Every record that follows needs to be written out again, exactly.
**********
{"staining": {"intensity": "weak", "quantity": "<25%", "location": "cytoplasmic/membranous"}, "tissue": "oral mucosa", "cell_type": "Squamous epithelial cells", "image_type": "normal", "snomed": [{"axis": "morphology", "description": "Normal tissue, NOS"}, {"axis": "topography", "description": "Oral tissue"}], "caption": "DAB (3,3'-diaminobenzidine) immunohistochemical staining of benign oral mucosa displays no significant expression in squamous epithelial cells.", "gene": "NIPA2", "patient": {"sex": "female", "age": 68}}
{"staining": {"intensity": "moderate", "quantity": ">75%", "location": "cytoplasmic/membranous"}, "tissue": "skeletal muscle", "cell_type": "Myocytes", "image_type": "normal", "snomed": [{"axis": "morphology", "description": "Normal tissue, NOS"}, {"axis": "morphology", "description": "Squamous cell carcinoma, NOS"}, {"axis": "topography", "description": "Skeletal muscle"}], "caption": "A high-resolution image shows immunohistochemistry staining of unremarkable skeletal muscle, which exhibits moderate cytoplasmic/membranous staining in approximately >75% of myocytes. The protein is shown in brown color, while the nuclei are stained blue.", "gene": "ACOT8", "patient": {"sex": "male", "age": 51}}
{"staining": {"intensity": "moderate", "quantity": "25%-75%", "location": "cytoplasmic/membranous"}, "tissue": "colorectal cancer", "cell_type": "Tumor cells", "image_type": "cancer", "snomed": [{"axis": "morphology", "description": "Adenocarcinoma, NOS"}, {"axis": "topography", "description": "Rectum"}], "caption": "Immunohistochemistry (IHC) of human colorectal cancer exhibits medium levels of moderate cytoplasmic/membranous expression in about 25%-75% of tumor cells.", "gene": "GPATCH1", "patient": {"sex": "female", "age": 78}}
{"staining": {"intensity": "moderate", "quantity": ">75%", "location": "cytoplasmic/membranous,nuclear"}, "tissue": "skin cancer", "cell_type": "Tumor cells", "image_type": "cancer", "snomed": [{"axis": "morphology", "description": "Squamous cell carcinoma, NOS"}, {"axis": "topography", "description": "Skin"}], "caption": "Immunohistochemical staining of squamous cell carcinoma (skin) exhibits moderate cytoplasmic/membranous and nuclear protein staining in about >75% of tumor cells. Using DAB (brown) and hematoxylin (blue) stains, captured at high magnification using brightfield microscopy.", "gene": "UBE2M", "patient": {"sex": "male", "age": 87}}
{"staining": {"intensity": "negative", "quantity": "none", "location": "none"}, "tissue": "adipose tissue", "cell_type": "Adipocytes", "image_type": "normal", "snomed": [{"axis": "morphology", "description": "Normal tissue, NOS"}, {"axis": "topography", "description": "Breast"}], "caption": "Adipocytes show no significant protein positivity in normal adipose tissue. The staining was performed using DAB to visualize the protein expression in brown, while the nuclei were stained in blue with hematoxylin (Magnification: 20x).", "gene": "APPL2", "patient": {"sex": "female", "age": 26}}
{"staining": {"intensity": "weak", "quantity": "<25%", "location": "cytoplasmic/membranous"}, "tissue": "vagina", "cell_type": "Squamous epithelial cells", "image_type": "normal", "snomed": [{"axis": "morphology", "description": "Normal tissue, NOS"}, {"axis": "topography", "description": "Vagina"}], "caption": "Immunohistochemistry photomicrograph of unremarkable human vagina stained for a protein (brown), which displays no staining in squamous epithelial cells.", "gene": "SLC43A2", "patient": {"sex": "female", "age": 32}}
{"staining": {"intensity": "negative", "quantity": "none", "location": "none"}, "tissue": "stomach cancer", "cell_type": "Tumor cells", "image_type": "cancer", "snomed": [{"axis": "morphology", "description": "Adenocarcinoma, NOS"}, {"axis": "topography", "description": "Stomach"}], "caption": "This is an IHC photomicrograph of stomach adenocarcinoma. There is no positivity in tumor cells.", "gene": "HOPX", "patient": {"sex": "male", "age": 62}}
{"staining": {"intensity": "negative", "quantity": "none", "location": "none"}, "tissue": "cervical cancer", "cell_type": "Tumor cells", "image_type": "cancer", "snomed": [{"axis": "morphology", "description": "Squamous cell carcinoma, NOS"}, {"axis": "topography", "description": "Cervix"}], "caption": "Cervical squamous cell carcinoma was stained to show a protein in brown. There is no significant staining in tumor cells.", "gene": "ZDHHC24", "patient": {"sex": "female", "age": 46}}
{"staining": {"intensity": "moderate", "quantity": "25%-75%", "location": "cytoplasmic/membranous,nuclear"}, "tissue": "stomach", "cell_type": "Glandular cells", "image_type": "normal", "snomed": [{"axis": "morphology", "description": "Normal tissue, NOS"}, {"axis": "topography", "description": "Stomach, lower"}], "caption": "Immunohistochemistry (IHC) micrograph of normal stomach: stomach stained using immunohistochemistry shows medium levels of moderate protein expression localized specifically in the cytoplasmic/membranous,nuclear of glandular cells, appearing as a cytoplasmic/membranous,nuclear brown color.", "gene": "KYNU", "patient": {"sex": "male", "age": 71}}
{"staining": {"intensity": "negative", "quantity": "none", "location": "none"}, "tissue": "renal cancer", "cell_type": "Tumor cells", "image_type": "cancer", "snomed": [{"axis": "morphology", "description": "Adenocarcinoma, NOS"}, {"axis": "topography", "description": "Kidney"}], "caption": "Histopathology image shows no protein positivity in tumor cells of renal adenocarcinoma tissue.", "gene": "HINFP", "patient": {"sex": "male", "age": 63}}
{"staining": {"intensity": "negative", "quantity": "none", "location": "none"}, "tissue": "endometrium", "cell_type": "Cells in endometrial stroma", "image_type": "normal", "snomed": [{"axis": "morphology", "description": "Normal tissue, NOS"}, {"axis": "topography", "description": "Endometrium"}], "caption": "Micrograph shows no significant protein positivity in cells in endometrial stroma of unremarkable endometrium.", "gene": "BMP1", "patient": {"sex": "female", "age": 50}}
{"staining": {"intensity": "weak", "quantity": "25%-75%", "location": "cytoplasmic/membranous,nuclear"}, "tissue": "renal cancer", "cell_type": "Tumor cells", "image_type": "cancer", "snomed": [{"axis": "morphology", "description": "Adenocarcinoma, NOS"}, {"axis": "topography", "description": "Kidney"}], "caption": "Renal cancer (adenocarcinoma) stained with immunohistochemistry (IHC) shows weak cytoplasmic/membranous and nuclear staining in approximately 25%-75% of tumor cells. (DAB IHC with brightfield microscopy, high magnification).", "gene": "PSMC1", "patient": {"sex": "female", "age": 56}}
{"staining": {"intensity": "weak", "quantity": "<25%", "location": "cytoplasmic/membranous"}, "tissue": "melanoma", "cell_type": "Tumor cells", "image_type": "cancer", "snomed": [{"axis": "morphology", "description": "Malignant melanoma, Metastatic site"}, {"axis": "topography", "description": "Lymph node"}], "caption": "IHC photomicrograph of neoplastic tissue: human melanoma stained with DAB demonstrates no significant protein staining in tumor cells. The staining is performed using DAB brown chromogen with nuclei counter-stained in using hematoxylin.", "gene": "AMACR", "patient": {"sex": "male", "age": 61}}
**********
### Answer to this problem
{"staining": {"intensity": "weak", "quantity": "<25%", "location": "cytoplasmic/membranous"}, "tissue": "oral mucosa", "cell_type": "Squamous epithelial cells", "image_type": "normal", "snomed": [{"axis": "morphology", "description": "Normal tissue, NOS"}, {"axis": "topography", "description": "Oral tissue"}], "caption": "DAB (3,3'-diaminobenzidine) immunohistochemical staining of benign oral mucosa displays no significant expression in squamous epithelial cells.", "gene": "NIPA2", "patient": {"sex": "female", "age": 68}}
{"staining": {"intensity": "moderate", "quantity": ">75%", "location": "cytoplasmic/membranous"}, "tissue": "skeletal muscle", "cell_type": "Myocytes", "image_type": "normal", "snomed": [{"axis": "morphology", "description": "Normal tissue, NOS"}, {"axis": "morphology", "description": "Squamous cell carcinoma, NOS"}, {"axis": "topography", "description": "Skeletal muscle"}], "caption": "A high-resolution image shows immunohistochemistry staining of unremarkable skeletal muscle, which exhibits moderate cytoplasmic/membranous staining in approximately >75% of myocytes. The protein is shown in brown color, while the nuclei are stained blue.", "gene": "ACOT8", "patient": {"sex": "male", "age": 51}}
{"staining": {"intensity": "moderate", "quantity": "25%-75%", "location": "cytoplasmic/membranous"}, "tissue": "colorectal cancer", "cell_type": "Tumor cells", "image_type": "cancer", "snomed": [{"axis": "morphology", "description": "Adenocarcinoma, NOS"}, {"axis": "topography", "description": "Rectum"}], "caption": "Immunohistochemistry (IHC) of human colorectal cancer exhibits medium levels of moderate cytoplasmic/membranous expression in about 25%-75% of tumor cells.", "gene": "GPATCH1", "patient": {"sex": "female", "age": 78}}
{"staining": {"intensity": "moderate", "quantity": ">75%", "location": "cytoplasmic/membranous,nuclear"}, "tissue": "skin cancer", "cell_type": "Tumor cells", "image_type": "cancer", "snomed": [{"axis": "morphology", "description": "Squamous cell carcinoma, NOS"}, {"axis": "topography", "description": "Skin"}], "caption": "Immunohistochemical staining of squamous cell carcinoma (skin) exhibits moderate cytoplasmic/membranous and nuclear protein staining in about >75% of tumor cells. Using DAB (brown) and hematoxylin (blue) stains, captured at high magnification using brightfield microscopy.", "gene": "UBE2M", "patient": {"sex": "male", "age": 87}}
{"staining": {"intensity": "negative", "quantity": "none", "location": "none"}, "tissue": "adipose tissue", "cell_type": "Adipocytes", "image_type": "normal", "snomed": [{"axis": "morphology", "description": "Normal tissue, NOS"}, {"axis": "topography", "description": "Breast"}], "caption": "Adipocytes show no significant protein positivity in normal adipose tissue. The staining was performed using DAB to visualize the protein expression in brown, while the nuclei were stained in blue with hematoxylin (Magnification: 20x).", "gene": "APPL2", "patient": {"sex": "female", "age": 26}}
{"staining": {"intensity": "weak", "quantity": "<25%", "location": "cytoplasmic/membranous"}, "tissue": "vagina", "cell_type": "Squamous epithelial cells", "image_type": "normal", "snomed": [{"axis": "morphology", "description": "Normal tissue, NOS"}, {"axis": "topography", "description": "Vagina"}], "caption": "Immunohistochemistry photomicrograph of unremarkable human vagina stained for a protein (brown), which displays no staining in squamous epithelial cells.", "gene": "SLC43A2", "patient": {"sex": "female", "age": 32}}
{"staining": {"intensity": "negative", "quantity": "none", "location": "none"}, "tissue": "stomach cancer", "cell_type": "Tumor cells", "image_type": "cancer", "snomed": [{"axis": "morphology", "description": "Adenocarcinoma, NOS"}, {"axis": "topography", "description": "Stomach"}], "caption": "This is an IHC photomicrograph of stomach adenocarcinoma. There is no positivity in tumor cells.", "gene": "HOPX", "patient": {"sex": "male", "age": 62}}
{"staining": {"intensity": "negative", "quantity": "none", "location": "none"}, "tissue": "cervical cancer", "cell_type": "Tumor cells", "image_type": "cancer", "snomed": [{"axis": "morphology", "description": "Squamous cell carcinoma, NOS"}, {"axis": "topography", "description": "Cervix"}], "caption": "Cervical squamous cell carcinoma was stained to show a protein in brown. There is no significant staining in tumor cells.", "gene": "ZDHHC24", "patient": {"sex": "female", "age": 46}}
{"staining": {"intensity": "moderate", "quantity": "25%-75%", "location": "cytoplasmic/membranous,nuclear"}, "tissue": "stomach", "cell_type": "Glandular cells", "image_type": "normal", "snomed": [{"axis": "morphology", "description": "Normal tissue, NOS"}, {"axis": "topography", "description": "Stomach, lower"}], "caption": "Immunohistochemistry (IHC) micrograph of normal stomach: stomach stained using immunohistochemistry shows medium levels of moderate protein expression localized specifically in the cytoplasmic/membranous,nuclear of glandular cells, appearing as a cytoplasmic/membranous,nuclear brown color.", "gene": "KYNU", "patient": {"sex": "male", "age": 71}}
{"staining": {"intensity": "negative", "quantity": "none", "location": "none"}, "tissue": "renal cancer", "cell_type": "Tumor cells", "image_type": "cancer", "snomed": [{"axis": "morphology", "description": "Adenocarcinoma, NOS"}, {"axis": "topography", "description": "Kidney"}], "caption": "Histopathology image shows no protein positivity in tumor cells of renal adenocarcinoma tissue.", "gene": "HINFP", "patient": {"sex": "male", "age": 63}}
{"staining": {"intensity": "negative", "quantity": "none", "location": "none"}, "tissue": "endometrium", "cell_type": "Cells in endometrial stroma", "image_type": "normal", "snomed": [{"axis": "morphology", "description": "Normal tissue, NOS"}, {"axis": "topography", "description": "Endometrium"}], "caption": "Micrograph shows no significant protein positivity in cells in endometrial stroma of unremarkable endometrium.", "gene": "BMP1", "patient": {"sex": "female", "age": 50}}
{"staining": {"intensity": "weak", "quantity": "25%-75%", "location": "cytoplasmic/membranous,nuclear"}, "tissue": "renal cancer", "cell_type": "Tumor cells", "image_type": "cancer", "snomed": [{"axis": "morphology", "description": "Adenocarcinoma, NOS"}, {"axis": "topography", "description": "Kidney"}], "caption": "Renal cancer (adenocarcinoma) stained with immunohistochemistry (IHC) shows weak cytoplasmic/membranous and nuclear staining in approximately 25%-75% of tumor cells. (DAB IHC with brightfield microscopy, high magnification).", "gene": "PSMC1", "patient": {"sex": "female", "age": 56}}
{"staining": {"intensity": "weak", "quantity": "<25%", "location": "cytoplasmic/membranous"}, "tissue": "melanoma", "cell_type": "Tumor cells", "image_type": "cancer", "snomed": [{"axis": "morphology", "description": "Malignant melanoma, Metastatic site"}, {"axis": "topography", "description": "Lymph node"}], "caption": "IHC photomicrograph of neoplastic tissue: human melanoma stained with DAB demonstrates no significant protein staining in tumor cells. The staining is performed using DAB brown chromogen with nuclei counter-stained in using hematoxylin.", "gene": "AMACR", "patient": {"sex": "male", "age": 61}}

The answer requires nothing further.